All four daughters in the Hickey family were home for Christmas except the one who drew me there. She wasn't expected for another 24 hours or so. No matter. The other three were going ice skating that day, and so, now, was I. Most folks don't forget their first time on ice skates, and with good reason.
Sue did finally come home, and we had a lovely New England time that next day. It was brisk, and the sun was bright on the unmelting snow. She got over the surprise of my presence, commiserated with me about the Tower-of-Babel Christmas tree back home, and wondered what I would say to Bob Dylan, himself, when we met. After breakfast the next morning she drove me out to the highway, and I was soon up at the Masachusetts Turnpike in the company of a Goddard student driving a Volkswagen with skis strapped to the back.
He was on intersession, he told me. He was going somewhere to ski for six or eight weeks, for which he would get academic credit. We drove west toward New York and the Hudson, and, before he left me off at the Saugerties exit, I had seen groves of chalk-white paper birches for the first time.
A couple of artists, a man and a woman, in a dingy old Pontiac drove me from Saugerties to Woodstock. They said they were friends of Bob's, and suddenly everything felt very chummy. The artists called themselves Group Two-One-Two, after the route number of the Saugerties-Woodstock road. A few years later, when I was living on the Upper West Side in New York, I would see a notice in the Village Voice about a show they were having down in SoHo and meant to ramble down and take a look. But the notice would stay taped up on the refrigerator until well past the closing of their show, and I would never make the trip.

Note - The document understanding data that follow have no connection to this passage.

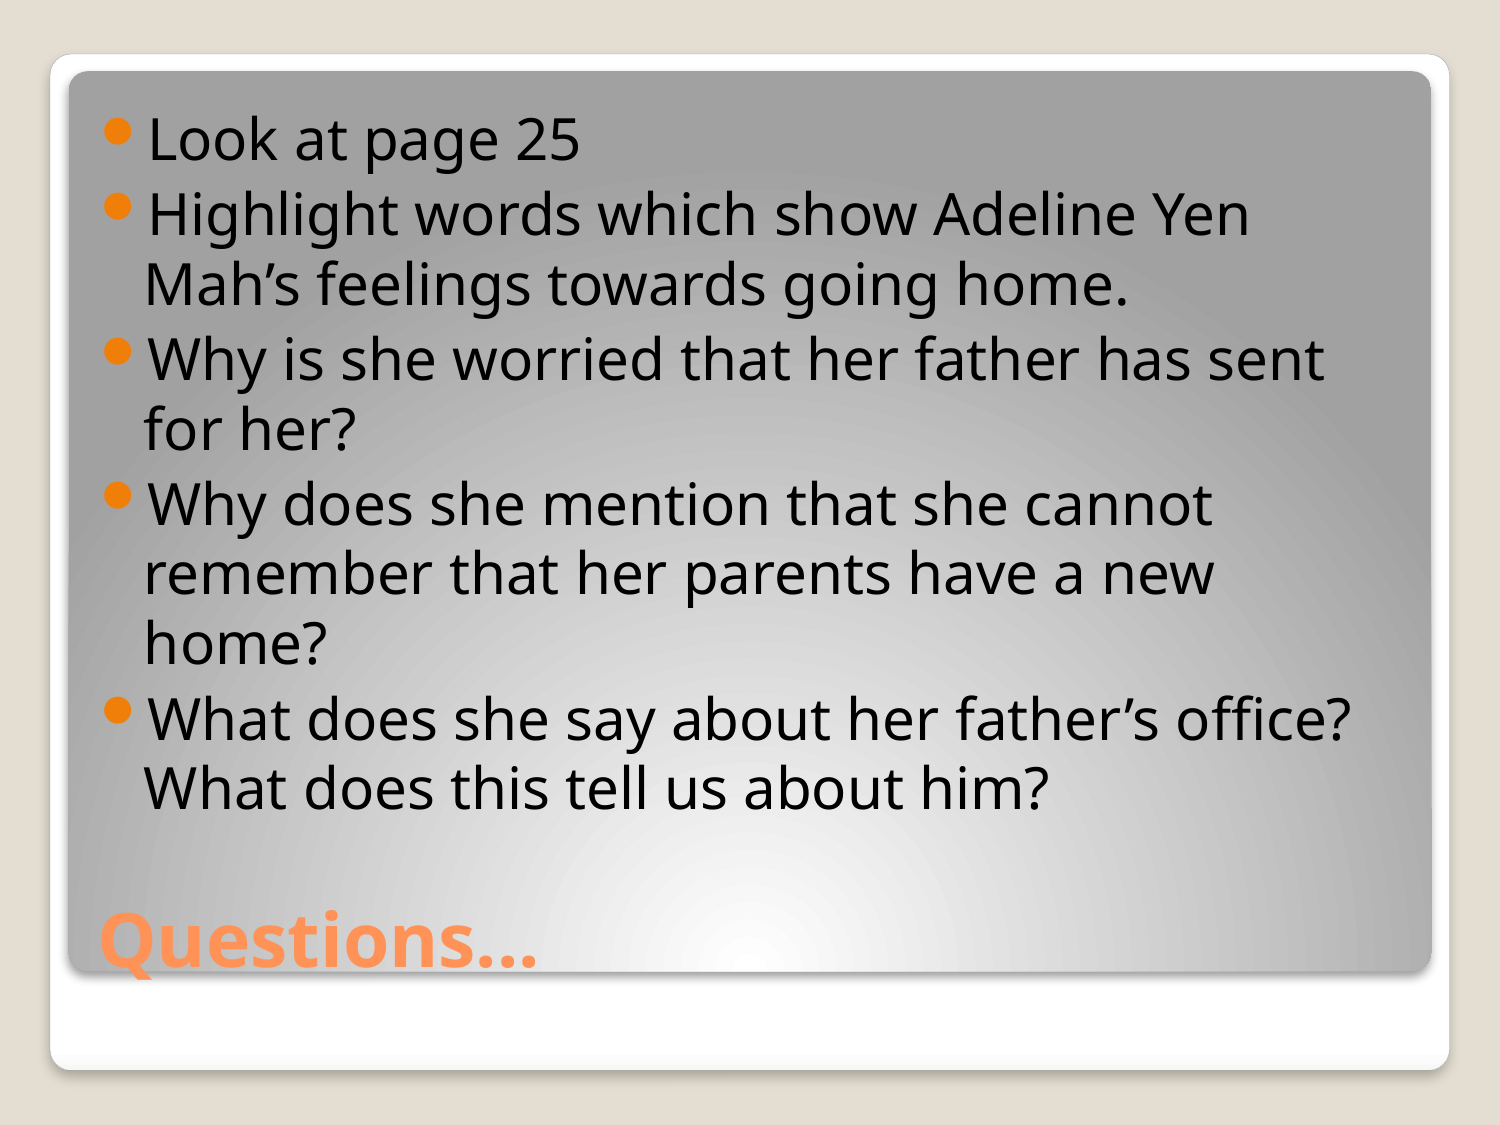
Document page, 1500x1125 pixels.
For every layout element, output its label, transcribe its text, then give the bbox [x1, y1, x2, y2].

list Look at page 25 Highlight words which show Adeline Yen Mah’s feelings towards going home. Why is she worried that her father has sent for her? Why does she mention that she cannot remember that her parents have a new home? What does she say about her father’s office? What does this tell us about him? [70, 86, 1425, 891]
title Questions... [82, 891, 1425, 990]
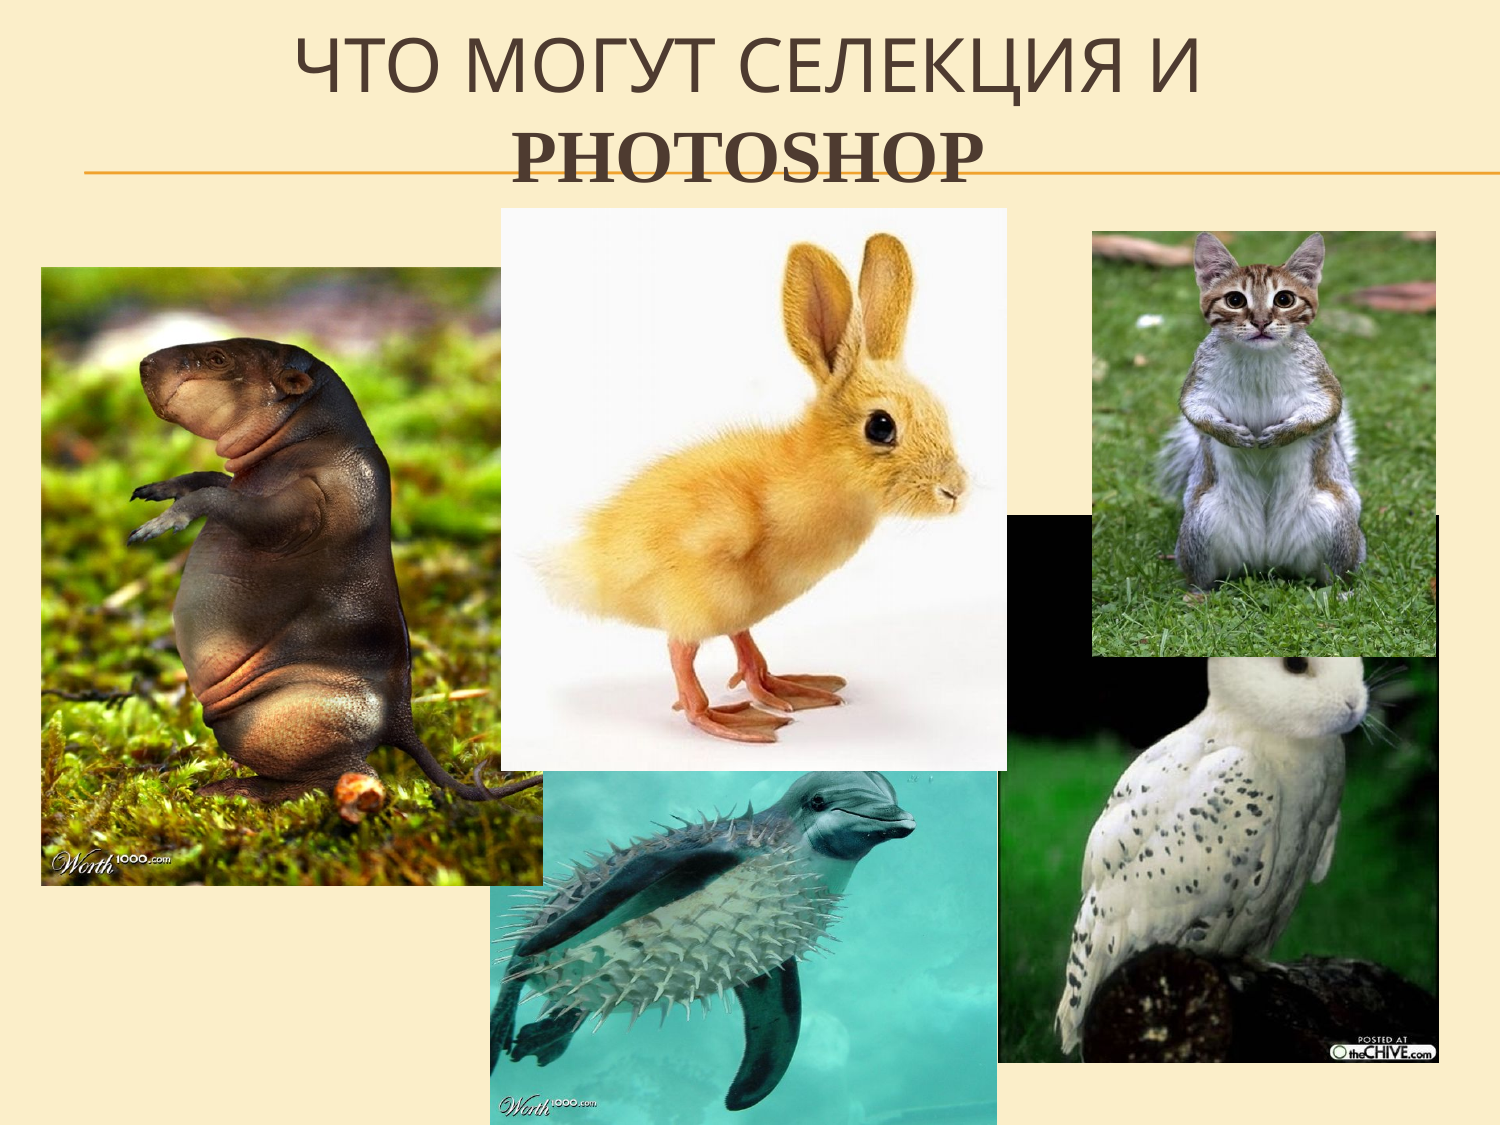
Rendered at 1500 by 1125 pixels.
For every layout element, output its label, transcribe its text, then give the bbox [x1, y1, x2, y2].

picture [1092, 231, 1436, 658]
title Что могут селекция и Photoshop [50, 30, 1447, 185]
picture [40, 266, 997, 1125]
picture [501, 207, 1439, 1064]
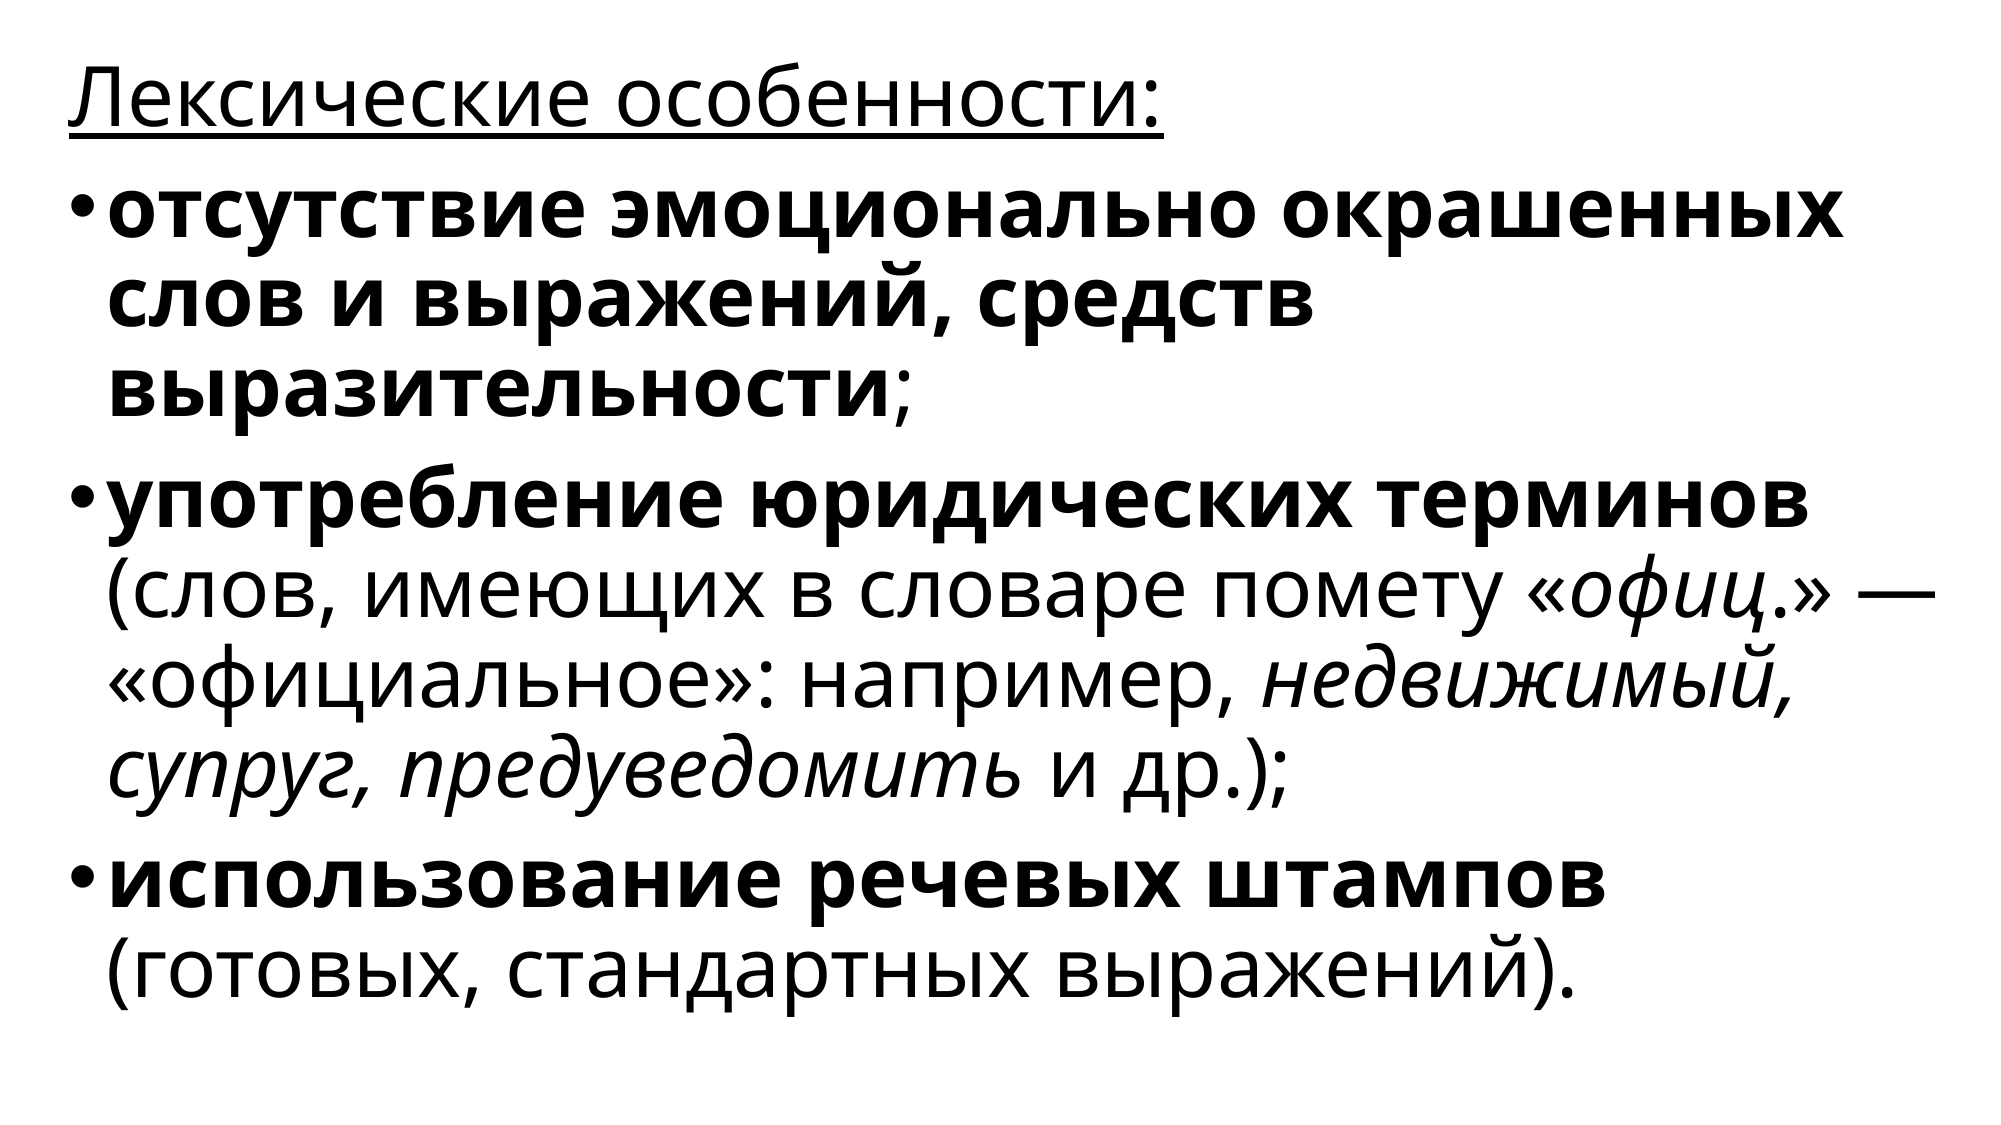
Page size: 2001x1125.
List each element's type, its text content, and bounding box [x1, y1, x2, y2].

list Лексические особенности: отсутствие эмоционально окрашенных слов и выражений, средств выразительности; употребление юридических терминов (слов, имеющих в словаре помету «офиц.» — «официальное»: например, недвижимый, супруг, предуведомить и др.); использование речевых штампов (готовых, стандартных выражений). [53, 46, 1964, 1090]
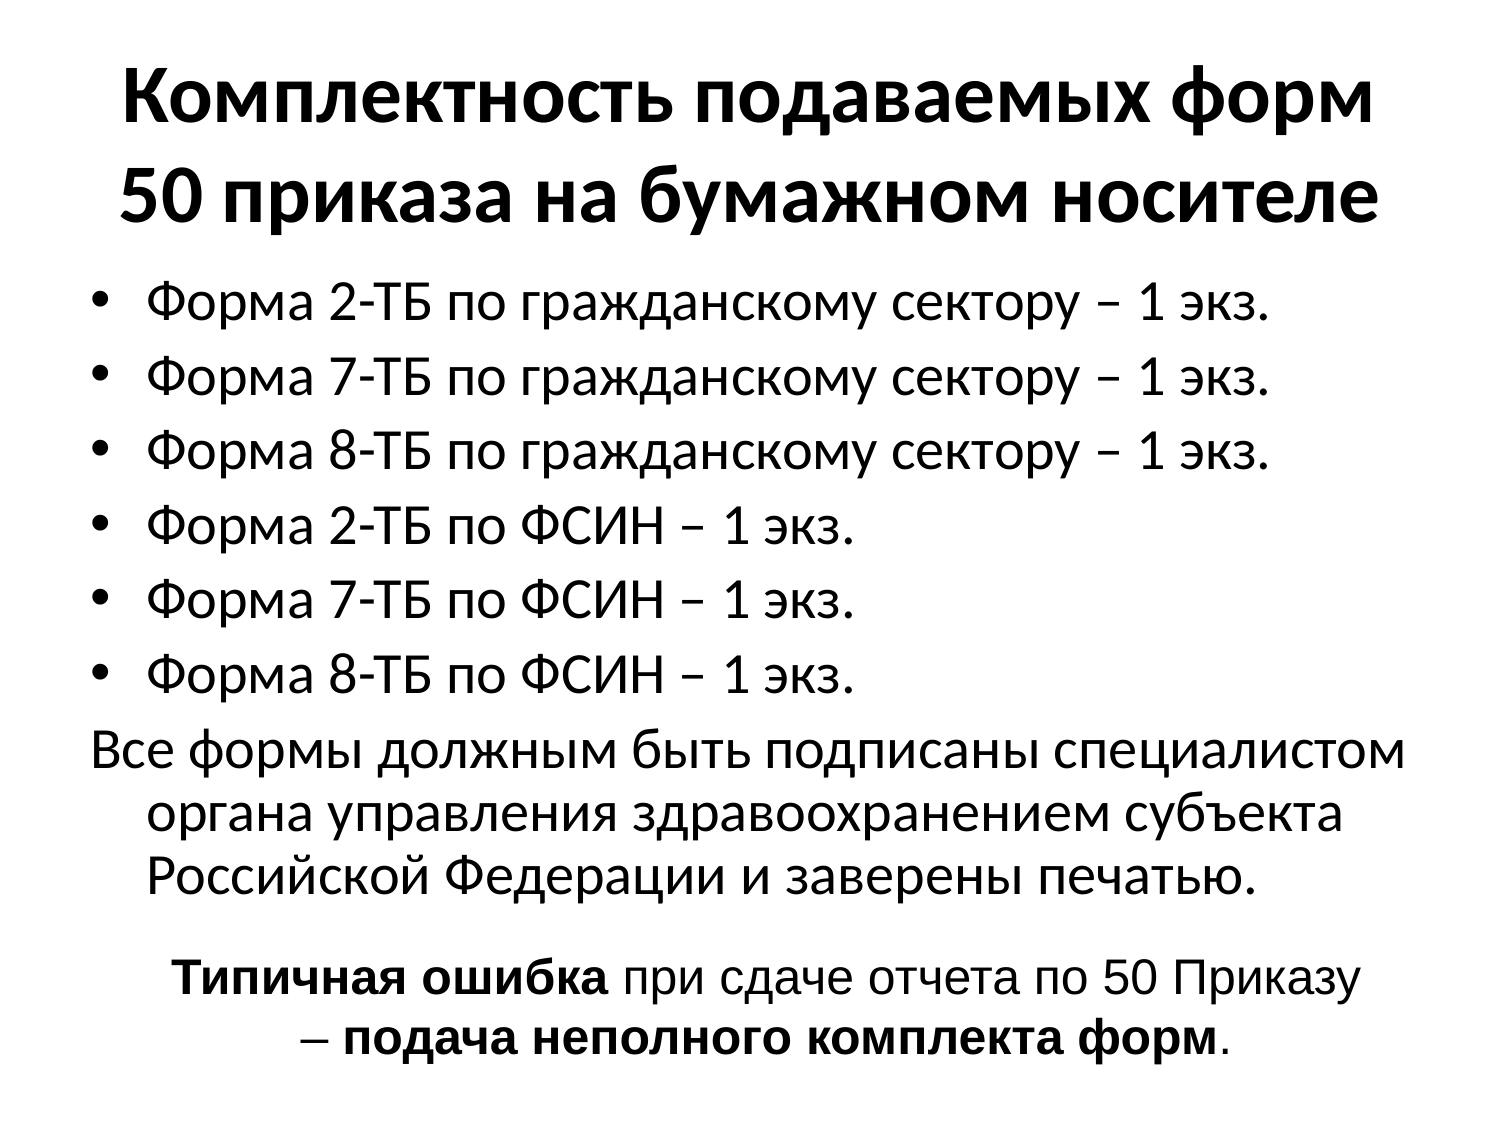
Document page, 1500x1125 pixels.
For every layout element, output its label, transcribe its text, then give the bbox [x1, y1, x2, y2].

Group Two-One-Two's explanation of where exactly Bob Dylan lived was so convoluted that I stepped into a shop in downtown Woodstock, a bakery, and asked them. In moments I was tromping on out of town through a wood and up a hill toward something called "The Old Opera House." Dylan's driveway, the bakers said, was right across from it.
It was about 18 or 20 degrees in the middle of the afternoon, and I wasn't used to such cold. I didn't feel dressed for it, but I certainly looked like I was. I had on a Marine greatcoat from a surplus store south of Wake Forest, a slouch hat from a surplus store on Granby Street in Norfolk that I'd bought on my way to see Cool Hand Luke with my Virginia cousins, and a pair of snakeproof boots from Rawlins, Wyoming, that I'd bought on my way to be a cowboy in eastern Montana. (You, or your beneficiary, said the card in the boot box, got a thousand dollars if you died of snakebite while wearing the boots, providing the snake bit you through the boots.) All this was practical and, back home in North Carolina, warm winter wear, though my mother lamented that I looked like something from the Ninemiles -- a remote swamp in Onslow County down east. It hardly mattered here. In Woodstock everyone looked like something from the Ninemiles.
Without my even thumbing for it, someone offered me a ride, and there I was at The Old Opera House. There turned out to be six or eight driveways next to and across from the place, no names on the mailboxes, certainly no sign that said: "This way to Bob Dylan's house." I waited. About 20 minutes went by before a thin man in his 30s came striding up the paved road. He would have walked right past me, but I spoke up:
"Excuse me, do you know which one of these driveways goes to Bob Dylan's house?"
"This one." He pointed at the one he was starting down.
"Thanks." I fell in beside him, and we walked 50 yards or so before either of us spoke again.
"Is Bob, uh, expecting you?"
"No."
"Hunh. I don't know if it'll be cool for you to just. . .go up to his house."
That was discouraging, but what could I do? Go back to the bakery and telephone for an appointment? "I've come from North Carolina," I announced.